Explain Action/Reaction. When your kids start understanding cause and effect, they will start understanding the importance of consequences. Use language that will help them tie the connections together. “If… …then” is a valuable addition to their self-awareness. Try to only use this when the “thens” are consistent. For example, “If you eat your dinner, then you will not be hungry later and you will grow.” Teaching consequences is just as important when the results are positive as when they are negative. Do not only enforce the negative consequences with your kids, such as, “If you don’t clean your room, then you are not going to play.” But also show them that consequences can be good, too. “If you clean your room, then you get to play!” Show them that their behavior, good and bad, brings results. The book “If You Give a Mouse a Cookie,” by Laura Numeroff is an excellent resource for outlining this. Some of the mouse’s actions are mischievous, while others are harmless.
Play Cause and Effect Games. As Fred Rogers, of ‘Mr. Rogers’ Neighborhood’ wisely said, “Play is often talked about as if it were a relief from serious learning. But for children play is serious learning. Play is really the work of childhood.” Children learn through play. Not only can you role play emotions with your kids through their toys, (dolls and stuffed animals are terrific ways to practice or reenact circumstances to learn from) but there are also games that will teach kids how to grasp these concepts better. Lining up Dominos and watching one hit another is a great tool. It gives a consistent visual of cause and effect.

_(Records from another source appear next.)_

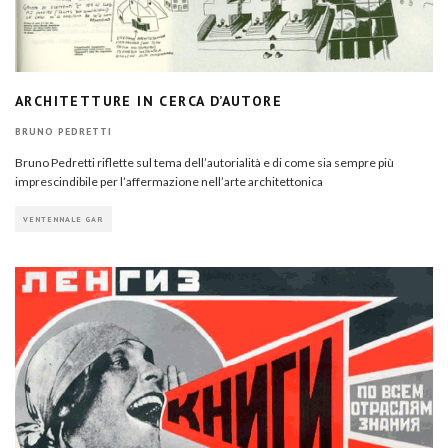
ARCHITETTURE IN CERCA D’AUTORE
BRUNO PEDRETTI
Bruno Pedretti riflette sul tema dell’autorialità e di come sia sempre più
imprescindibile per l’affermazione nell’arte architettonica
VENTENNALE GAR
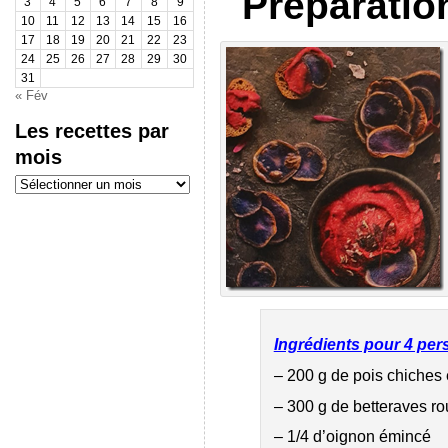
Préparation
3
4
5
6
7
8
9
10
11
12
13
14
15
16
17
18
19
20
21
22
23
24
25
26
27
28
29
30
31
« Fév
Les recettes par
mois
Les
recettes
par
mois
Ingrédients pour 4 pe
– 200 g de pois chiches 
– 300 g de betteraves ro
– 1/4 d’oignon émincé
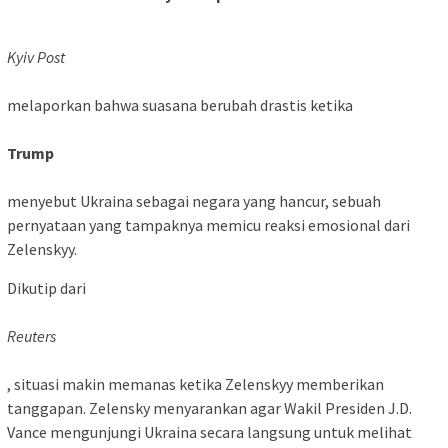
Kyiv Post
melaporkan bahwa suasana berubah drastis ketika
Trump
menyebut Ukraina sebagai negara yang hancur, sebuah
pernyataan yang tampaknya memicu reaksi emosional dari
Zelenskyy.
Dikutip dari
Reuters
, situasi makin memanas ketika Zelenskyy memberikan
tanggapan. Zelensky menyarankan agar Wakil Presiden J.D.
Vance mengunjungi Ukraina secara langsung untuk melihat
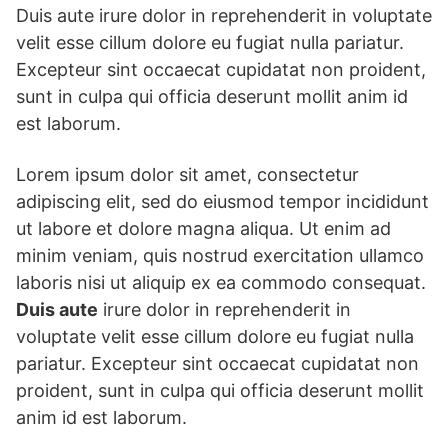
Duis aute irure dolor in reprehenderit in voluptate
velit esse cillum dolore eu fugiat nulla pariatur.
Excepteur sint occaecat cupidatat non proident,
sunt in culpa qui officia deserunt mollit anim id
est laborum.
Lorem ipsum dolor sit amet, consectetur
adipiscing elit, sed do eiusmod tempor incididunt
ut labore et dolore magna aliqua. Ut enim ad
minim veniam, quis nostrud exercitation ullamco
laboris nisi ut aliquip ex ea commodo consequat.
Duis aute
irure dolor in reprehenderit in
voluptate velit esse cillum dolore eu fugiat nulla
pariatur. Excepteur sint occaecat cupidatat non
proident, sunt in culpa qui officia deserunt mollit
anim id est laborum.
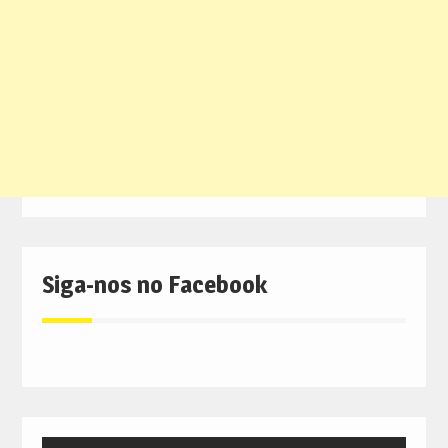
Siga-nos no Facebook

Use Examples in Media. There are plenty of good children’s books and television shows that help identify and work through emotions for kids. If there is a particular area that your child is struggling to manage, like anger or jealousy, don’t be afraid to rely on examples given in media to help them cope. Then talk it out with your kids. “Elmo was feeling very lonely and sad. What did he do to work through those feelings?” or “Curious George let his feelings of excitement take over. It made him forget what he was told. Excitement is a good feeling, but it also has to be controlled or there are consequences. What were the consequences to George not controlling his excitement?”
Tapping into tools to identify and manage emotions will benefit your entire household. It can aide your children and you in your relationships with each other and with the world. It takes intentional practice and patience to manage emotions, but the benefits are well worth the effort.